The House State Affairs Committee last week rejected a proposal from Rep. Stephen Hartgen, R-Twin Falls, to create a “rebuttable presumption” that the identity of an online commenter must be disclosed when there’s a defamation or slander suit. Just two committee members favored introducing the bill.

“Anonymity in the Internet age gives a great deal of privacy to the blogger,” Hartgen told the committee. “It expands the concept of privacy in a way that had never really been used in anonymous comments before. But it leaves the object of the comment, the person that is being blogged about, with almost no recourse except to wince and snarl. … What was said about them lies out there in the blogosphere more or less forever.”

But committee members, including three lawyers on the committee, raised concerns about Hartgen’s bill, which he said was in response to a case in which a judge ordered The Spokesman-Review to reveal identifying information about an anonymous commenter, whose quickly deleted comment suggested a local GOP official had acted improperly.

The bill required disclosure except in cases where a judge rules that disclosure wouldn’t be in the public interest; committee members questioned that wording as well, saying judges already weigh that. Rep. Brent Crane, R-Nampa, said, “I don’t think this soup is ready yet.”

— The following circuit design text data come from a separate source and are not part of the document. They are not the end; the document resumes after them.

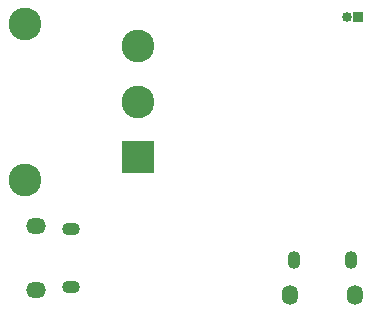
<source format=gbs>
%TF.GenerationSoftware,KiCad,Pcbnew,(6.0.7)*%
%TF.CreationDate,2022-10-02T22:30:46-04:00*%
%TF.ProjectId,LiPo_Charger_1,4c69506f-5f43-4686-9172-6765725f312e,rev?*%
%TF.SameCoordinates,Original*%
%TF.FileFunction,Soldermask,Bot*%
%TF.FilePolarity,Negative*%
%FSLAX46Y46*%
G04 Gerber Fmt 4.6, Leading zero omitted, Abs format (unit mm)*
G04 Created by KiCad (PCBNEW (6.0.7)) date 2022-10-02 22:30:46*
%MOMM*%
%LPD*%
G01*
G04 APERTURE LIST*
%ADD10O,1.500000X1.100000*%
%ADD11O,1.700000X1.350000*%
%ADD12R,2.775000X2.775000*%
%ADD13C,2.775000*%
%ADD14O,1.350000X1.700000*%
%ADD15O,1.100000X1.500000*%
%ADD16R,0.850000X0.850000*%
%ADD17O,0.850000X0.850000*%
G04 APERTURE END LIST*
D10*
%TO.C,J1*%
X149470000Y-79460000D03*
D11*
X146470000Y-74310000D03*
D10*
X149470000Y-74620000D03*
D11*
X146470000Y-79770000D03*
%TD*%
D12*
%TO.C,SW1*%
X155122500Y-68500000D03*
D13*
X155122500Y-63800000D03*
X155122500Y-59100000D03*
X145592500Y-70405000D03*
X145592500Y-57195000D03*
%TD*%
D14*
%TO.C,J3*%
X173505000Y-80215000D03*
D15*
X173195000Y-77215000D03*
D14*
X168045000Y-80215000D03*
D15*
X168355000Y-77215000D03*
%TD*%
D16*
%TO.C,J2*%
X173800000Y-56600000D03*
D17*
X172800000Y-56600000D03*
%TD*%
M02*

</source>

Bill covers attacks on health workers

Idaho already has a law providing stiff felony penalties – up to 25 years in prison – for assault and battery on certain official personnel, including judges, police officers, prosecutors, bailiffs, prison or jail guards, parole officers, social workers, firefighters, Tax Commission agents, and emergency medical services workers. Now, Rep. Luke Malek, R-Coeur d’Alene, has introduced legislation to expand that to any health care worker.

“Given increased drug abuse problems and mental health issues, there’s an increased risk to individuals who are mandated to provide care,” said Malek, a former deputy Kootenai County prosecutor.

It’s the freshman lawmaker’s first bill.